In spite of a recent flurry of new positive COVID-19 cases in San Miguel County, officials remain confident that Telluride and the county have a handle on the state of the current public health situation. The Board of County Commissioners  (BOCC) met Wednesday for the latest updates from the health department and other stakeholders, and discussed, among other topics, the state’s Protect Our Neighbors phase, which further loosens restrictions related to public health orders put in place as a result of the pandemic.

That phase would allow communities that meet certain criteria to potentially allow “activities at 50 percent of pre-pandemic capacity, with at least 6 feet between non-household members, and no more than 500 people in one setting at a time,” according to the state’s website.

The metrics used to determine what the county’s status is at any time include, test, trace, transmission and treatment, which are color-coded indicators that are now visible on the revamped COVID-19 dashboard on the county’s website. With testing in the county readily available to even those without symptoms, and with treatment facilities not impacted by the recent uptick in cases, county public health director Grace Franklin said the county is in good shape.

“Immediate contact tracing and increased access to test literally hundreds of people, has allowed us to help contain the potential pockets of spread and continue to refine our process for responding to this virus,” she wrote in an open letter to the public Thursday.

County manager Mike Bordogna said that should any of the four metrics verge into the moderate impact or high impact range, the county would reassess its current public health orders.

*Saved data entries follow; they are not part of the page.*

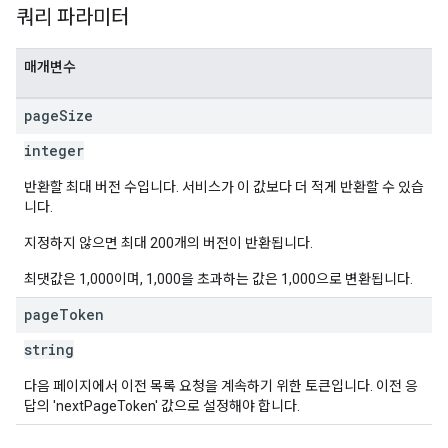
쿼리 파라미터
매개변수
page
Size
integer
반환할 최대 버전 수입니다. 서비스가 이 값보다 더 적게 반환할 수 있습
니다.
지정하지 않으면 최대 200개의 버전이 반환됩니다.
최댓값은 1,000이며, 1,000을 초과하는 값은 1,000으로 변환됩니다.
page
Token
string
다음 페이지에서 이전 목록 요청을 계속하기 위한 토큰입니다. 이전 응
답의 'nextPageToken' 값으로 설정해야 합니다.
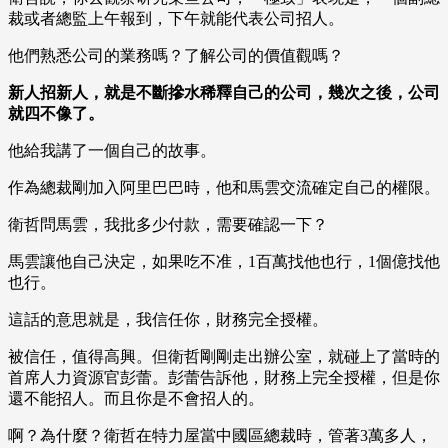
裁或者總監上午報到，下午就能代表公司招人。
他們熟悉公司的業務嗎？了解公司的價值觀嗎？
新人招新人，就是不斷摻水稀釋自己的公司，幾次之後，公司
就四不像了。
他給我講了一個自己的故事。
作為總裁剛加入阿里巴巴時，他和馬雲交流確定自己的權限。
衛哲問馬雲，我批多少付款，需要確認一下？
馬雲讓他自己決定，如果吃不准，1百萬找他也行，1個億找他
也行。
這話的意思就是，我信任你，財務完全授權。
被信任，值得高興。但衛哲剛剛走出辦公室，就碰上了當時的
首席人力資源官彭蕾。彭蕾告訴他，財務上完全授權，但是你
還不能招人。而且你是不會招人的。
啊？為什麼？衛哲在特力屋當中國區總裁時，管著3萬多人，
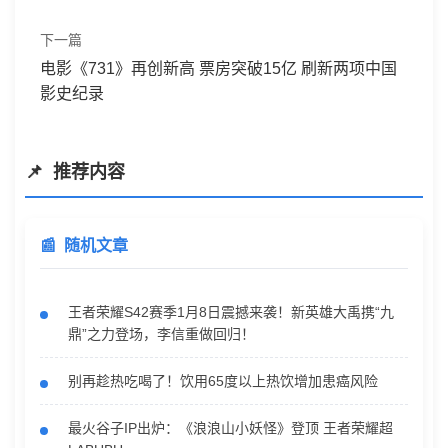
下一篇
电影《731》再创新高 票房突破15亿 刷新两项中国
影史纪录
推荐内容
随机文章
王者荣耀S42赛季1月8日震撼来袭！新英雄大禹携“九
鼎”之力登场，李信重做回归！
别再趁热吃喝了！饮用65度以上热饮增加患癌风险
最火谷子IP出炉：《浪浪山小妖怪》登顶 王者荣耀超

“Those metrics affect whether to alter the public health order,” he told the commissioners. “(The new dashboard) is quick and easy to understand.”

Currently the test and treat metrics are at no impact, while transmission and trace are at low impact as of Thursday afternoon.

Franklin said that the newest cases are mostly related to what has been described as “an adolescent party,” and those individuals are “recovering well.”

With the four metrics at acceptable levels, it positions the county to petition the state for the ability to move to the Protect Our Neighbors phase. According the state’s website, counties must qualify by meeting scientifically established thresholds of low transmission levels, capacity for testing, contact tracing and outbreak response, and the ability for area hospitals to not only meet the needs of all patients, but to handle the surge in demand for intensive hospital care.

“In addition, communities must have mitigation and containment plans approved by local elected leaders including county commissioners and mayors, the hospitals that serve the county, law enforcement, emergency management, the local public health director, and if applicable, tribes,” the state guidelines further read.

“We’re sitting in a good place with treatment and testing,” Bordogna said. “Our metrics are looking very positive currently.”

“To date, with the support of the Telluride Regional Medical Center, Uncompahgre Medical Center and our regional partners, we have been able to appropriately respond to the needs of the pandemic,” Franklin’s letter read.

Bordogna reported that the county has hired health educators who have been visiting numerous businesses in an effort to educate workers and owners about the coronavirus. There are two, with a third soon to come online. As of Thursday, educators have visited 18 businesses, highlighting best practices of keeping staff and guests safe.

“There have been some really rich conversations,” Franklin told the commissioners Wednesday, adding educators are fluent in Spanish and undergo training before going into the field. “The businesses are putting in their best efforts.”

There was also talk of anticipated large numbers of visitors expected for the Fourth of July weekend, numbers that will pad already healthy figures as reported by commissioner Lance Waring.

“(Second homeowners) are here up 30 percent over last year,” he said.

The most reliable indicator of the number of people in town comes from the sewage treatment plant, where operators there reported there are approximately 13,000 people flushing.

“The state is extremely concerned about the Fourth of July weekend,” said BOCC Chair Hilary Cooper.

Telluride’s lodging community representative Keith Hampton reported at last week’s Economic Recovery Committee meeting that lodging numbers for the holiday weekend may strain the limits of what is currently permitted under the county’s public health orders — 50 percent capacity — and that booking figures are constantly monitored.

“We may need to close out reservations,” Hampton said.

But Franklin expressed confidence in her Thursday letter that local business, restaurant and lodging interests were capable of safely handling the influx of visitors.

“I am confident in their ability to operate safely,” she wrote. “With your continued vigilance to best practices, our phased-approach will work.”

The importance donning face coverings and accompanying education and enforcement remain areas of concern. Some local merchants and business owners have reported push-back from some visitors and, at last week’s Telluride Town Council meeting, others expressed a perceived lack of visible presence of those charged with educating people about physical distancing, crowd size or facemask use. Greg Craig, a local homeowner and HOA official at his downtown condominium, said that his HOA has had to get “very heavy-handed.”

“The jokesy, cajoling education is not working,” Craig said.